As measurements from the same subjects are not independent, we performed our experiments according to the leave-one-subject-out cross-validation schema. As our dataset contains measurements from 49 subjects, we had 49 rounds of cross-validation. In each round, the instances belonging to one of the subjects were used as test data, while the instances of the remaining 48 subjects were used as training data. We performed feature selection with both methods (i.e., the mGA and LASSO) using the training data.^{Footnote 1} Subsequently, both sets of selected features were evaluated.

For LASSO, we set the parameter $\lambda $ to 0.005 in order to restrict the number of selected features to be around the number of instances ($154 \pm 5.1$).^{Footnote 2} The parameter values used for mGA are presented in Table 10.1. The values of $p_m$ and $p_{in}$ were set empirically to limit the number of selected features (starting with approx. 500 and increasing only if better sets are generated) in order to avoid overfitting caused by selecting unnecessarily large feature sets.

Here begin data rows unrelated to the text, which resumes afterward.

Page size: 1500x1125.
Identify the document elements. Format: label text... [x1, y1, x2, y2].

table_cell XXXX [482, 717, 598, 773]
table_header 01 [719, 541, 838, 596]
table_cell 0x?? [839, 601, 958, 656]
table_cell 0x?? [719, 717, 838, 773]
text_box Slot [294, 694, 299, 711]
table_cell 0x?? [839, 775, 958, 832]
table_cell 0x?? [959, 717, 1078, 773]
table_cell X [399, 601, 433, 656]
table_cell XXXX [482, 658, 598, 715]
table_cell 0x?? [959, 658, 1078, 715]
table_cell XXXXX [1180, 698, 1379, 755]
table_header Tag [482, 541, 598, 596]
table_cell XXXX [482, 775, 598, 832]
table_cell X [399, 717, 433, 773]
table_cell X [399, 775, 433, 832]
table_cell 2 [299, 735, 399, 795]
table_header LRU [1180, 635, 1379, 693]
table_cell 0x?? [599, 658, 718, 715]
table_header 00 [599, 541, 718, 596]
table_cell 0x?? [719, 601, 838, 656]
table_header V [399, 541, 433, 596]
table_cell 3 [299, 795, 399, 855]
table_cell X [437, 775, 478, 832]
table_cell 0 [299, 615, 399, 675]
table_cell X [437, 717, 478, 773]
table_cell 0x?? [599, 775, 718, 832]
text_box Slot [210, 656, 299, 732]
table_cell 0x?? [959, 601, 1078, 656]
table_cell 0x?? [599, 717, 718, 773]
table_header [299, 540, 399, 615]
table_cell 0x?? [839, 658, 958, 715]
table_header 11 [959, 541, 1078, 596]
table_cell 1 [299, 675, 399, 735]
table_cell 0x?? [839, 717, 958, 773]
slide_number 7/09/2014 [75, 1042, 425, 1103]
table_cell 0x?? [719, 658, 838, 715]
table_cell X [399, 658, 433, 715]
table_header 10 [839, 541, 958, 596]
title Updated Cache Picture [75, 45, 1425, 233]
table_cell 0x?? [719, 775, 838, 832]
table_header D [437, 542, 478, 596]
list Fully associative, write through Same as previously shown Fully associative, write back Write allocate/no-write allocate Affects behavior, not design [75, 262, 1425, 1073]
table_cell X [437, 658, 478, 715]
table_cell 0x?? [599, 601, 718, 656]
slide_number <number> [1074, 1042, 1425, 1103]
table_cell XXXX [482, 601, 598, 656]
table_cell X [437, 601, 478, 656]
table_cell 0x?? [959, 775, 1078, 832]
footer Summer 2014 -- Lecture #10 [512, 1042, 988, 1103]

Table 10.1 mGA Parameter settings

Full size table

In order to assess the quality of a selected feature set, we classified test instances with a simple 1-nearest neighbor [1] classifier with Euclidean distance based on the selected features only. That is: we restrict test and training instance vectors to the selected feature set, and for every test instance x we search for its nearest neighbor in the training data. With nearest neighbor of the test instance x we mean the training instance that is the closest to x according to the Euclidean distance. The predicted label of the test instance x is the label of its nearest neighbor.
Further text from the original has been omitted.